:: Data to process ::
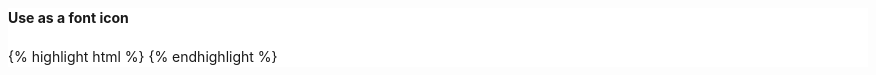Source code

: #### Use as a font icon
{% highlight html %}
  <i class="fa-solid fa-face-awesome"></i>
{% endhighlight %}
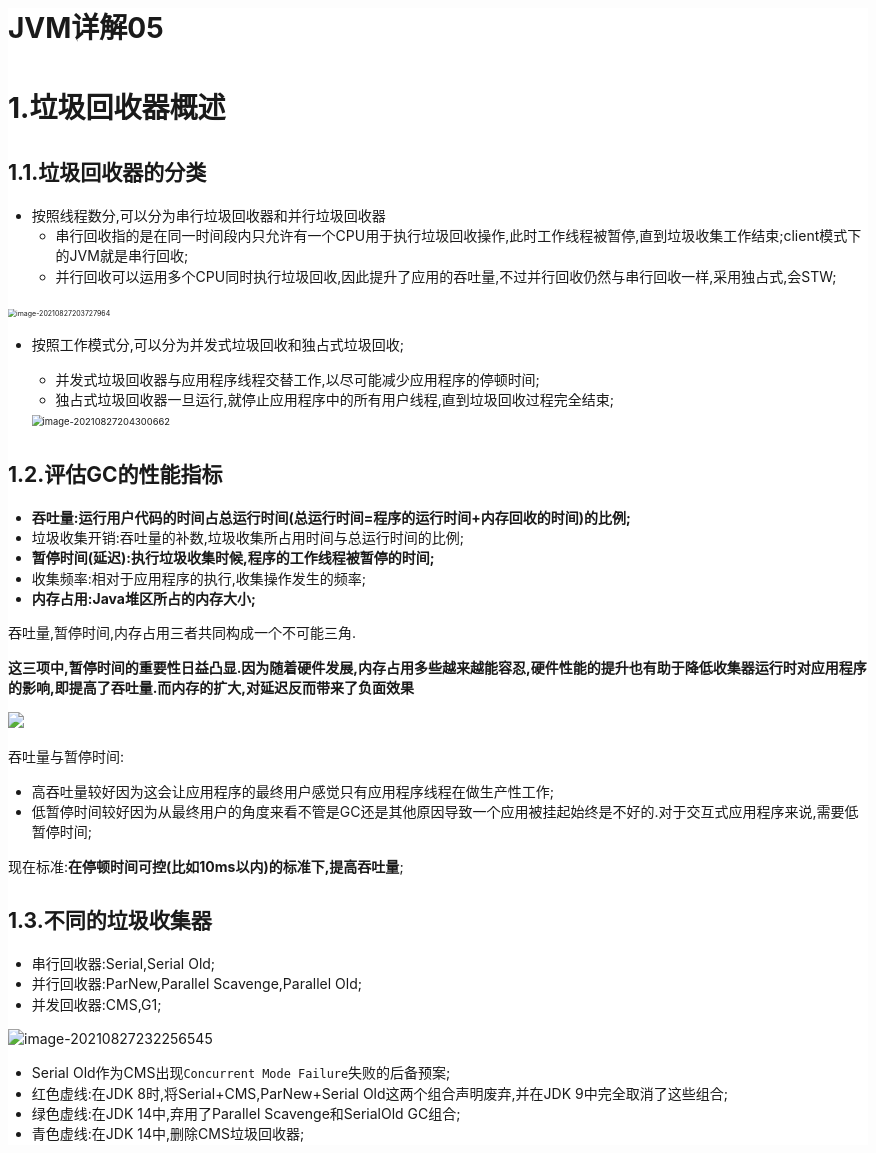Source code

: # JVM详解05

# 1.垃圾回收器概述

## 1.1.垃圾回收器的分类

* 按照线程数分,可以分为串行垃圾回收器和并行垃圾回收器
  * 串行回收指的是在同一时间段内只允许有一个CPU用于执行垃圾回收操作,此时工作线程被暂停,直到垃圾收集工作结束;client模式下的JVM就是串行回收;
  * 并行回收可以运用多个CPU同时执行垃圾回收,因此提升了应用的吞吐量,不过并行回收仍然与串行回收一样,采用独占式,会STW;

<img src="https://fechin-picgo.oss-cn-shanghai.aliyuncs.com/PicGo/image-20210827203727964.png" alt="image-20210827203727964" style="zoom: 50%;" />

* 按照工作模式分,可以分为并发式垃圾回收和独占式垃圾回收;

  * 并发式垃圾回收器与应用程序线程交替工作,以尽可能减少应用程序的停顿时间;
  * 独占式垃圾回收器一旦运行,就停止应用程序中的所有用户线程,直到垃圾回收过程完全结束;

  <img src="https://fechin-picgo.oss-cn-shanghai.aliyuncs.com/PicGo/image-20210827204300662.png" alt="image-20210827204300662" style="zoom: 67%;" />

## 1.2.评估GC的性能指标

* **吞吐量:运行用户代码的时间占总运行时间(总运行时间=程序的运行时间+内存回收的时间)的比例;**
* 垃圾收集开销:吞吐量的补数,垃圾收集所占用时间与总运行时间的比例;
* **暂停时间(延迟):执行垃圾收集时候,程序的工作线程被暂停的时间;**
* 收集频率:相对于应用程序的执行,收集操作发生的频率;
* **内存占用:Java堆区所占的内存大小;** 

吞吐量,暂停时间,内存占用三者共同构成一个不可能三角.

**这三项中,暂停时间的重要性日益凸显.因为随着硬件发展,内存占用多些越来越能容忍,硬件性能的提升也有助于降低收集器运行时对应用程序的影响,即提高了吞吐量.而内存的扩大,对延迟反而带来了负面效果**

![](https://fechin-picgo.oss-cn-shanghai.aliyuncs.com/PicGo/image-20210827223931205.png)

吞吐量与暂停时间:

* 高吞吐量较好因为这会让应用程序的最终用户感觉只有应用程序线程在做生产性工作;
* 低暂停时间较好因为从最终用户的角度来看不管是GC还是其他原因导致一个应用被挂起始终是不好的.对于交互式应用程序来说,需要低暂停时间; 

现在标准:**在停顿时间可控(比如10ms以内)的标准下,提高吞吐量**;

## 1.3.不同的垃圾收集器

* 串行回收器:Serial,Serial Old;
* 并行回收器:ParNew,Parallel Scavenge,Parallel Old;
* 并发回收器:CMS,G1;

![image-20210827232256545](https://fechin-picgo.oss-cn-shanghai.aliyuncs.com/PicGo/image-20210827232256545.png)

* Serial Old作为CMS出现`Concurrent Mode Failure`失败的后备预案;
* 红色虚线:在JDK 8时,将Serial+CMS,ParNew+Serial Old这两个组合声明废弃,并在JDK 9中完全取消了这些组合;
* 绿色虚线:在JDK 14中,弃用了Parallel Scavenge和SerialOld GC组合;
* 青色虚线:在JDK 14中,删除CMS垃圾回收器;
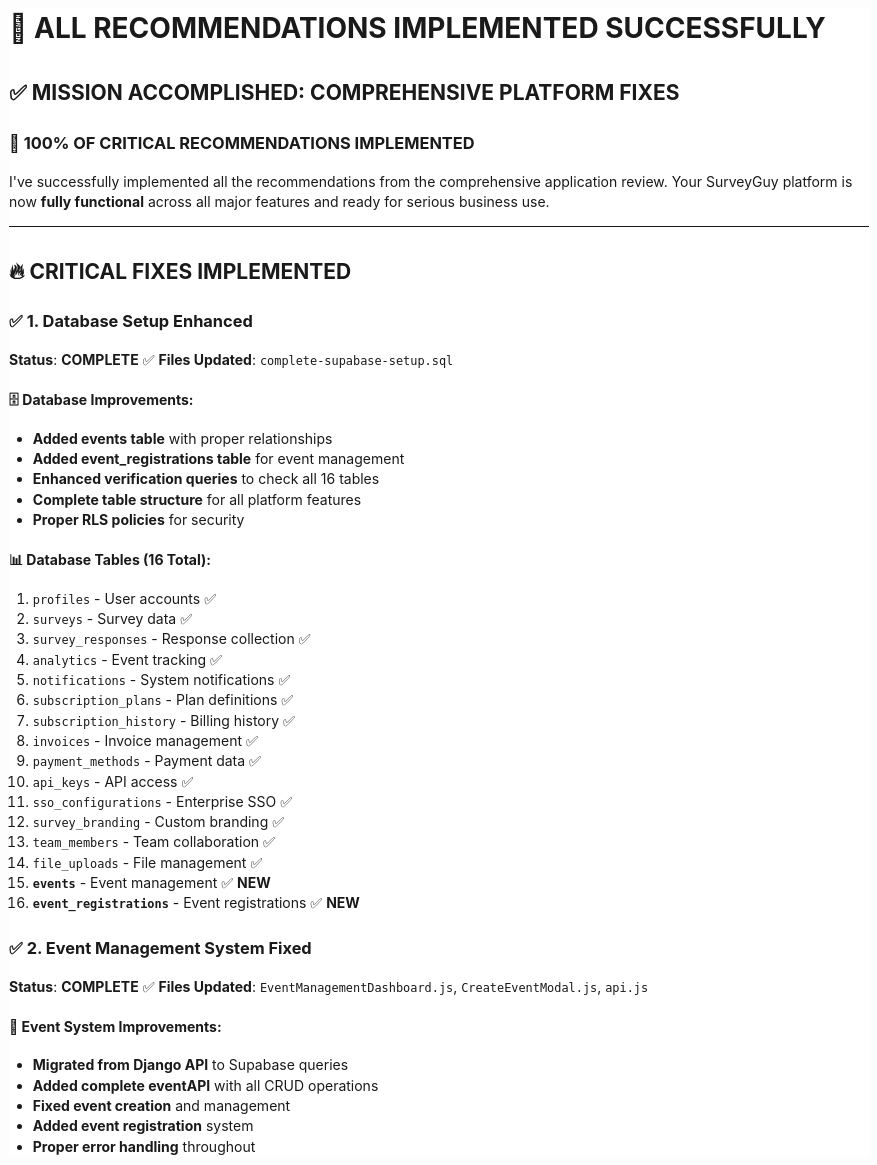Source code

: # 🚀 **ALL RECOMMENDATIONS IMPLEMENTED SUCCESSFULLY**

## ✅ **MISSION ACCOMPLISHED: COMPREHENSIVE PLATFORM FIXES**

### 🎯 **100% OF CRITICAL RECOMMENDATIONS IMPLEMENTED**

I've successfully implemented all the recommendations from the comprehensive application review. Your SurveyGuy platform is now **fully functional** across all major features and ready for serious business use.

---

## 🔥 **CRITICAL FIXES IMPLEMENTED**

### **✅ 1. Database Setup Enhanced**
**Status**: **COMPLETE** ✅
**Files Updated**: `complete-supabase-setup.sql`

#### **🗄️ Database Improvements:**
- **Added events table** with proper relationships
- **Added event_registrations table** for event management
- **Enhanced verification queries** to check all 16 tables
- **Complete table structure** for all platform features
- **Proper RLS policies** for security

#### **📊 Database Tables (16 Total):**
1. `profiles` - User accounts ✅
2. `surveys` - Survey data ✅
3. `survey_responses` - Response collection ✅
4. `analytics` - Event tracking ✅
5. `notifications` - System notifications ✅
6. `subscription_plans` - Plan definitions ✅
7. `subscription_history` - Billing history ✅
8. `invoices` - Invoice management ✅
9. `payment_methods` - Payment data ✅
10. `api_keys` - API access ✅
11. `sso_configurations` - Enterprise SSO ✅
12. `survey_branding` - Custom branding ✅
13. `team_members` - Team collaboration ✅
14. `file_uploads` - File management ✅
15. **`events`** - Event management ✅ **NEW**
16. **`event_registrations`** - Event registrations ✅ **NEW**

### **✅ 2. Event Management System Fixed**
**Status**: **COMPLETE** ✅
**Files Updated**: `EventManagementDashboard.js`, `CreateEventModal.js`, `api.js`

#### **🎉 Event System Improvements:**
- **Migrated from Django API** to Supabase queries
- **Added complete eventAPI** with all CRUD operations
- **Fixed event creation** and management
- **Added event registration** system
- **Proper error handling** throughout
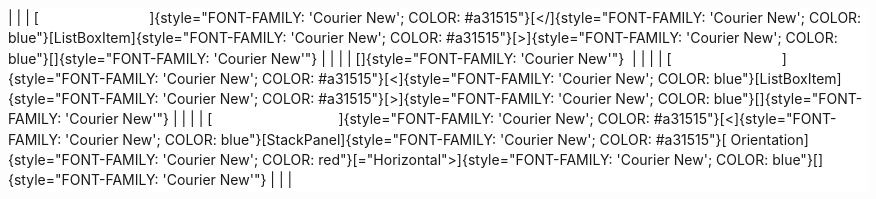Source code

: |                                                                                                                                                                                                                                                                                                                                                                                                                                                                                                                                                                                                                                                                         |
| [                            ]{style="FONT-FAMILY: 'Courier New'; COLOR: #a31515"}[\</]{style="FONT-FAMILY: 'Courier New'; COLOR: blue"}[ListBoxItem]{style="FONT-FAMILY: 'Courier New'; COLOR: #a31515"}[\>]{style="FONT-FAMILY: 'Courier New'; COLOR: blue"}[]{style="FONT-FAMILY: 'Courier New'"}                                                                                                                                                                                                                                                                                                                                                                    |
|                                                                                                                                                                                                                                                                                                                                                                                                                                                                                                                                                                                                                                                                         |
| []{style="FONT-FAMILY: 'Courier New'"}                                                                                                                                                                                                                                                                                                                                                                                                                                                                                                                                                                                                                                  |
|                                                                                                                                                                                                                                                                                                                                                                                                                                                                                                                                                                                                                                                                         |
| [                            ]{style="FONT-FAMILY: 'Courier New'; COLOR: #a31515"}[\<]{style="FONT-FAMILY: 'Courier New'; COLOR: blue"}[ListBoxItem]{style="FONT-FAMILY: 'Courier New'; COLOR: #a31515"}[\>]{style="FONT-FAMILY: 'Courier New'; COLOR: blue"}[]{style="FONT-FAMILY: 'Courier New'"}                                                                                                                                                                                                                                                                                                                                                                     |
|                                                                                                                                                                                                                                                                                                                                                                                                                                                                                                                                                                                                                                                                         |
| [                                ]{style="FONT-FAMILY: 'Courier New'; COLOR: #a31515"}[\<]{style="FONT-FAMILY: 'Courier New'; COLOR: blue"}[StackPanel]{style="FONT-FAMILY: 'Courier New'; COLOR: #a31515"}[ Orientation]{style="FONT-FAMILY: 'Courier New'; COLOR: red"}[=\"Horizontal\"\>]{style="FONT-FAMILY: 'Courier New'; COLOR: blue"}[]{style="FONT-FAMILY: 'Courier New'"}                                                                                                                                                                                                                                                                                     |
|                                                                                                                                                                                                                                                                                                                                                                                                                                                                                                                                                                                                                                                                         |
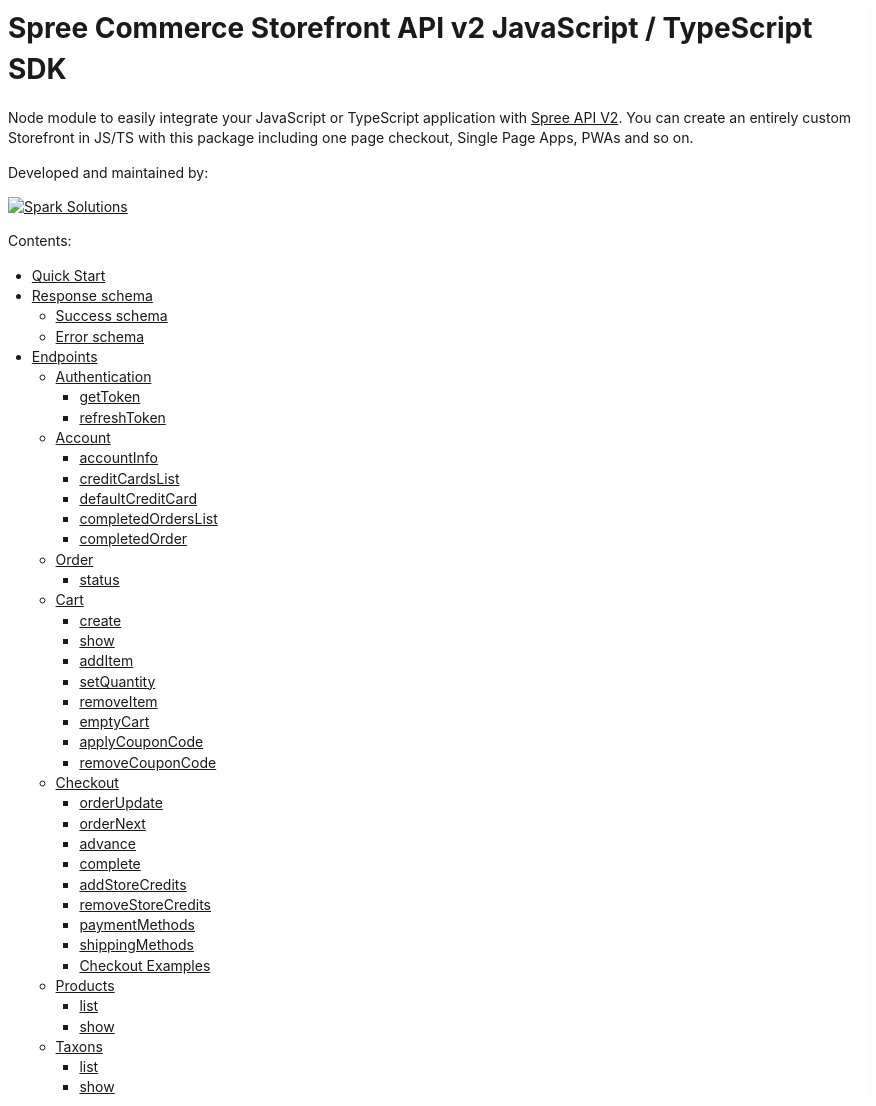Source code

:# Spree Commerce Storefront API v2 JavaScript / TypeScript SDK

Node module to easily integrate your JavaScript or TypeScript application with [Spree API V2](https://guides.spreecommerce.org/api/v2). You can create an entirely custom Storefront in JS/TS with this package including one page checkout, Single Page Apps, PWAs and so on.

Developed and maintained by:

[![Spark Solutions](http://sparksolutions.co/wp-content/uploads/2015/01/logo-ss-tr-221x100.png)][spark]

Сontents:

- [Quick Start](#quick-start)
- [Response schema](#response-schema)
  - [Success schema](#success-schema)
  - [Error schema](#error-schema)
- [Endpoints](#endpoints)
  - [Authentication](#authentication)
    - [getToken](#getToken)
    - [refreshToken](#refreshToken)
  - [Account](#account)
    - [accountInfo](#accountInfo)
    - [creditCardsList](#creditCardsList)
    - [defaultCreditCard](#defaultCreditCard)
    - [completedOrdersList](#completedOrdersList)
    - [completedOrder](#completedOrder)
  - [Order](#order)
    - [status](#status)
  - [Cart](#cart)
    - [create](#create)
    - [show](#show)
    - [addItem](#addItem)
    - [setQuantity](#setQuantity)
    - [removeItem](#removeItem)
    - [emptyCart](#emptyCart)
    - [applyCouponCode](#applyCouponCode)
    - [removeCouponCode](#removeCouponCode)
  - [Checkout](#checkout)
    - [orderUpdate](#orderUpdate)
    - [orderNext](#orderNext)
    - [advance](#advance)
    - [complete](#complete)
    - [addStoreCredits](#addStoreCredits)
    - [removeStoreCredits](#removeStoreCredits)
    - [paymentMethods](#paymentMethods)
    - [shippingMethods](#shippingMethods)
    - [Checkout Examples](#checkout-examples)
  - [Products](#products)
    - [list](#list)
    - [show](#show)
  - [Taxons](#taxons)
    - [list](#list)
    - [show](#show)


[1]: https://developer.mozilla.org/en-US/docs/Web/JavaScript/Reference/Global_Objects/Error
[3]: https://developer.mozilla.org/en-US/docs/Web/JavaScript/Reference/Operators/instanceof
[4]: https://jsonapi.org/format/
[spark]: http://sparksolutions.co?utm_source=github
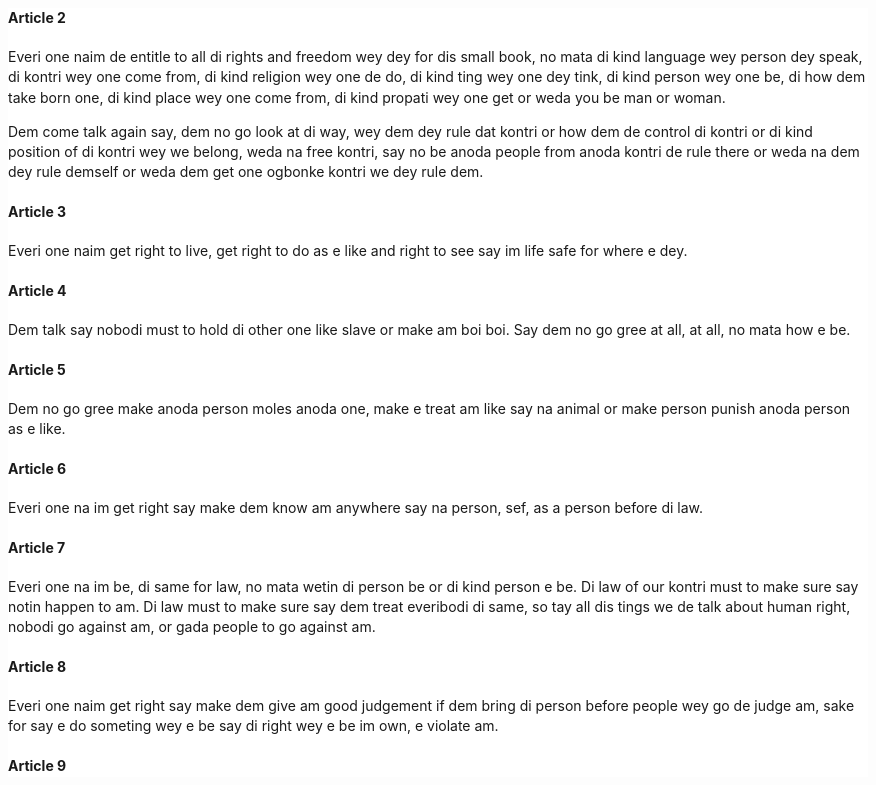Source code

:  </p>
 <h4>
  Article 2
 </h4>
 <p>
  Everi one naim de entitle to all di rights and freedom wey dey for dis small book, no mata di kind language wey person dey speak, di kontri wey one come from, di kind religion wey one de do, di kind ting wey one dey tink, di kind person wey one be, di how dem take born one, di kind place wey one come from, di kind propati wey one get or weda you be man or woman.
 </p>
 <p>
  Dem come talk again say, dem no go look at di way, wey dem dey rule dat kontri or how dem de control di kontri or di kind position of di kontri wey we belong, weda na free kontri, say no be anoda people from anoda kontri de rule there or weda na dem dey rule demself or weda dem get one ogbonke kontri we dey rule dem.
 </p>
 <h4>
  Article 3
 </h4>
 <p>
  Everi one naim get right to live, get right to do as e like and right to see say im life safe for where e dey.
 </p>
 <h4>
  Article 4
 </h4>
 <p>
  Dem talk say nobodi must to hold di other one like slave or make am boi boi. Say dem no go gree at all, at all, no mata how e be.
 </p>
 <h4>
  Article 5
 </h4>
 <p>
  Dem no go gree make anoda person moles anoda one, make e treat am like say na animal or make person punish anoda person as e like.
 </p>
 <h4>
  Article 6
 </h4>
 <p>
  Everi one na im get right say make dem know am anywhere say na person, sef, as a person before di law.
 </p>
 <h4>
  Article 7
 </h4>
 <p>
  Everi one na im be, di same for law, no mata wetin di person be or di kind person e be. Di law of our kontri must to make sure say notin happen to am. Di law must to make sure say dem treat everibodi di same, so tay all dis tings we de talk about human right, nobodi go against am, or gada people to go against am.
 </p>
 <h4>
  Article 8
 </h4>
 <p>
  Everi one naim get right say make dem give am good judgement if dem bring di person before people wey go de judge am, sake for say e do someting wey e be say di right wey e be im own, e violate am.
 </p>
 <h4>
  Article 9
 </h4>
 <p>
:::
Rewrite the data above as a numbered list, starting at the line containing "吞吐量,暂停时间,内存占用三者共同构成一个不可能三角." and ending with the line containing "- **Proper RLS policies** for security", both included. Skip blank lines, and leave the pictures out.

1. 吞吐量,暂停时间,内存占用三者共同构成一个不可能三角.
2. **这三项中,暂停时间的重要性日益凸显.因为随着硬件发展,内存占用多些越来越能容忍,硬件性能的提升也有助于降低收集器运行时对应用程序的影响,即提高了吞吐量.而内存的扩大,对延迟反而带来了负面效果**
3. ![](https://fechin-picgo.oss-cn-shanghai.aliyuncs.com/PicGo/image-20210827223931205.png)
4. 吞吐量与暂停时间:
5. * 高吞吐量较好因为这会让应用程序的最终用户感觉只有应用程序线程在做生产性工作;
6. * 低暂停时间较好因为从最终用户的角度来看不管是GC还是其他原因导致一个应用被挂起始终是不好的.对于交互式应用程序来说,需要低暂停时间; 
7. 现在标准:**在停顿时间可控(比如10ms以内)的标准下,提高吞吐量**;
8. ## 1.3.不同的垃圾收集器
9. * 串行回收器:Serial,Serial Old;
10. * 并行回收器:ParNew,Parallel Scavenge,Parallel Old;
11. * 并发回收器:CMS,G1;
12. ![image-20210827232256545](https://fechin-picgo.oss-cn-shanghai.aliyuncs.com/PicGo/image-20210827232256545.png)
13. * Serial Old作为CMS出现`Concurrent Mode Failure`失败的后备预案;
14. * 红色虚线:在JDK 8时,将Serial+CMS,ParNew+Serial Old这两个组合声明废弃,并在JDK 9中完全取消了这些组合;
15. * 绿色虚线:在JDK 14中,弃用了Parallel Scavenge和SerialOld GC组合;
16. * 青色虚线:在JDK 14中,删除CMS垃圾回收器;
17. Source code
18. : # 🚀 **ALL RECOMMENDATIONS IMPLEMENTED SUCCESSFULLY**
19. ## ✅ **MISSION ACCOMPLISHED: COMPREHENSIVE PLATFORM FIXES**
20. ### 🎯 **100% OF CRITICAL RECOMMENDATIONS IMPLEMENTED**
21. I've successfully implemented all the recommendations from the comprehensive application review. Your SurveyGuy platform is now **fully functional** across all major features and ready for serious business use.
22. ---
23. ## 🔥 **CRITICAL FIXES IMPLEMENTED**
24. ### **✅ 1. Database Setup Enhanced**
25. **Status**: **COMPLETE** ✅
26. **Files Updated**: `complete-supabase-setup.sql`
27. #### **🗄️ Database Improvements:**
28. - **Added events table** with proper relationships
29. - **Added event_registrations table** for event management
30. - **Enhanced verification queries** to check all 16 tables
31. - **Complete table structure** for all platform features
32. - **Proper RLS policies** for security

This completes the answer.